- Developer: Kuma Reality Games
- Publisher: Kuma Reality Games
- Engine: Source
- Platform: Windows
- Release: March 2004
- Genre: Shooter
- Modes: Single-player, multiplayer

= Kuma\War =

2004 video game

Kuma\War (stylized as KUMA\WAR) is a tactical shooter game created by developer Kuma Reality Games. Kuma\War is an episodic game that re-creates real-world conflicts in video game format using information culled from news accounts, military experts, Department of Defense records and original research. Episodes consist of a playable mission, extensive background text, and often include interviews with military experts, soldiers and other actual participants in the events described.

Kuma\War is notable for its current free-to-play ad-supported business model, its ardent Iraqi fan base and continuous updates, delivering new episodes each month. Every episode from the collection of Kuma\War missions can be downloaded for free and played as a single-player first-person shooter. Popular past missions can also be played as a free online multiplayer experience.

==History==
In July 2006, Kuma\War 2 was released, featuring improved graphics (based on the Source engine) and an expanded online multiplayer environment. The first mission re-creates the killing of Abu Musab al-Zarqawi.

===Game missions===
First released in 2004, Kuma\War now features over 120 missions, known as "episodes". While many episodes are drawn from the Iraq War, Kuma has also re-created events from Afghanistan, Iran, South Korea (a 1996 raid by North Korean commandos), Vietnam (John Kerry's Silver Star mission), Sierra Leone (Operation Barras) and Mexico (a battle between Mexican soldiers and drug cartels).

The first mission of the game (named "Uday and Qusay's Last Stand") is the battle in which the two sons of Saddam Hussein, Uday and Qusay, are killed.

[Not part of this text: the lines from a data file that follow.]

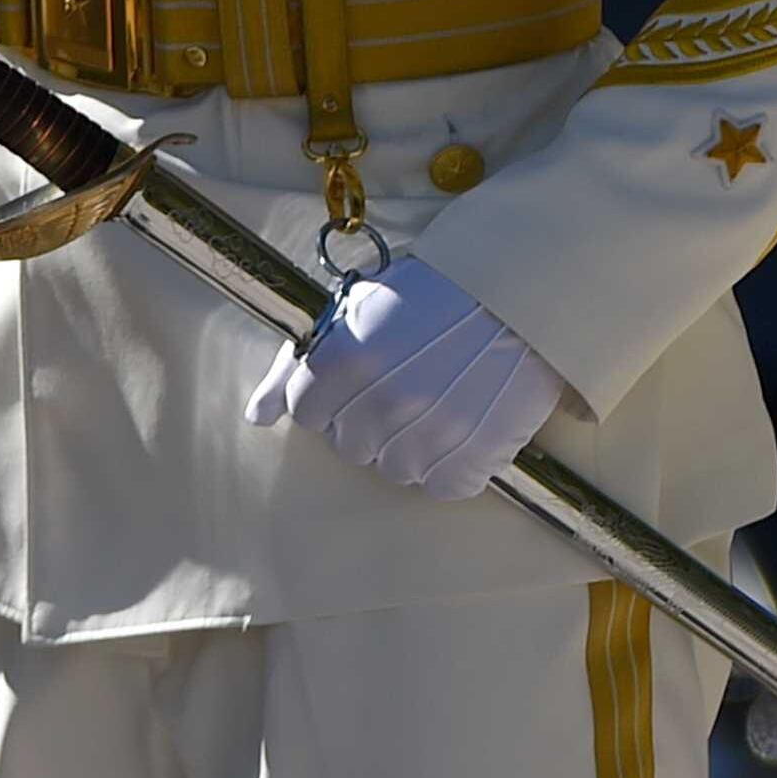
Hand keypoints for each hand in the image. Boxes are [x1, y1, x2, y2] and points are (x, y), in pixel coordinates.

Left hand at [243, 260, 566, 498]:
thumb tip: (256, 417)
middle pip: (349, 445)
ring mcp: (428, 434)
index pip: (307, 413)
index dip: (330, 398)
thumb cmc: (432, 293)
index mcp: (342, 362)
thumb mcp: (354, 308)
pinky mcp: (474, 457)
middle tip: (402, 386)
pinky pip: (443, 485)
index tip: (356, 382)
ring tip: (436, 401)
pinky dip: (452, 465)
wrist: (519, 292)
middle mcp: (379, 402)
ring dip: (410, 444)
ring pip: (395, 469)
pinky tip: (464, 424)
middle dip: (368, 420)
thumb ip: (296, 366)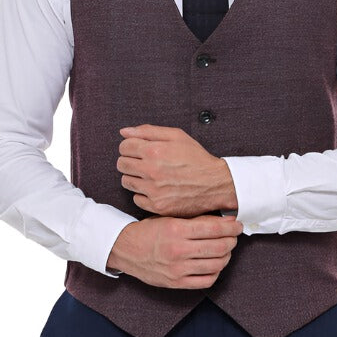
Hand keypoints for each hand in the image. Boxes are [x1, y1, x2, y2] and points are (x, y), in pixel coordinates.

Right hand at [106, 214, 242, 288]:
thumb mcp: (170, 218)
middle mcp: (178, 250)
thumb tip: (224, 221)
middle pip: (219, 246)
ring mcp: (178, 269)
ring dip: (227, 256)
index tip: (237, 225)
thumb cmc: (149, 231)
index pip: (214, 228)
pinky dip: (216, 272)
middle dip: (232, 240)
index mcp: (177, 230)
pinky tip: (215, 264)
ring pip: (216, 264)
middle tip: (234, 236)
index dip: (231, 227)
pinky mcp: (176, 283)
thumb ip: (196, 220)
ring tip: (226, 249)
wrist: (126, 249)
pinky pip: (206, 281)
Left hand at [117, 124, 237, 216]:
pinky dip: (143, 194)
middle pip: (121, 164)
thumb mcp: (177, 136)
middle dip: (130, 160)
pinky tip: (155, 189)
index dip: (130, 146)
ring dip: (135, 177)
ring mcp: (153, 190)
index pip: (124, 147)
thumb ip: (148, 131)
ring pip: (126, 182)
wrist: (215, 184)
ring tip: (150, 175)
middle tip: (144, 162)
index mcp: (154, 151)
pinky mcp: (157, 206)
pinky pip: (136, 199)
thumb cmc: (196, 158)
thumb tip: (124, 131)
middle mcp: (151, 171)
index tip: (138, 150)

The attack is described as "a turning point in Operation Iraqi Freedom" and "a milestone in the war on terror". Other significant episodes include "John Kerry’s Silver Star", "Fallujah: Operation al Fajr", and "Osama 2001: Tora Bora." The main distinguishing feature in Kuma\War is its extensive background information for each mission, which includes satellite photos, original articles and a multimedia library.

===Osama bin Laden and the end of Kuma\War===
In May 2011, Kuma Games released Kuma\War 2's 107th mission: a recreation of the death of Osama bin Laden.
Later in October 2011, Kuma Games released the 108th, and as of 2013, final mission for Kuma/War 2, a recreation of the Fall of Sirte and the death of Muammar Gaddafi.

==Gameplay==
The original Kuma\War is a military third-person shooter utilizing the N-Fusion game engine. A first person perspective was also available for players to choose. A variety of weapons are available and depending on the mission the player either played solo or participated in squad based play. The game had 74 episodes produced for it before the developer moved on to its sequel Kuma\War 2.

Kuma\War 2 is a military first-person shooter that utilizes Valve's Source Engine. Both Kuma\War 1 and Kuma\War 2 features third and first person views. Kuma\War 2 features similar gameplay themes to the original Kuma\War such as single, multiplayer, and co-op maps. Thus far 125 episodes have been produced continuing the numbering from Kuma\War 1.

==Reception==
GameDaily gave a rating of 3.5 out of 5 and called it a pretty enjoyable game.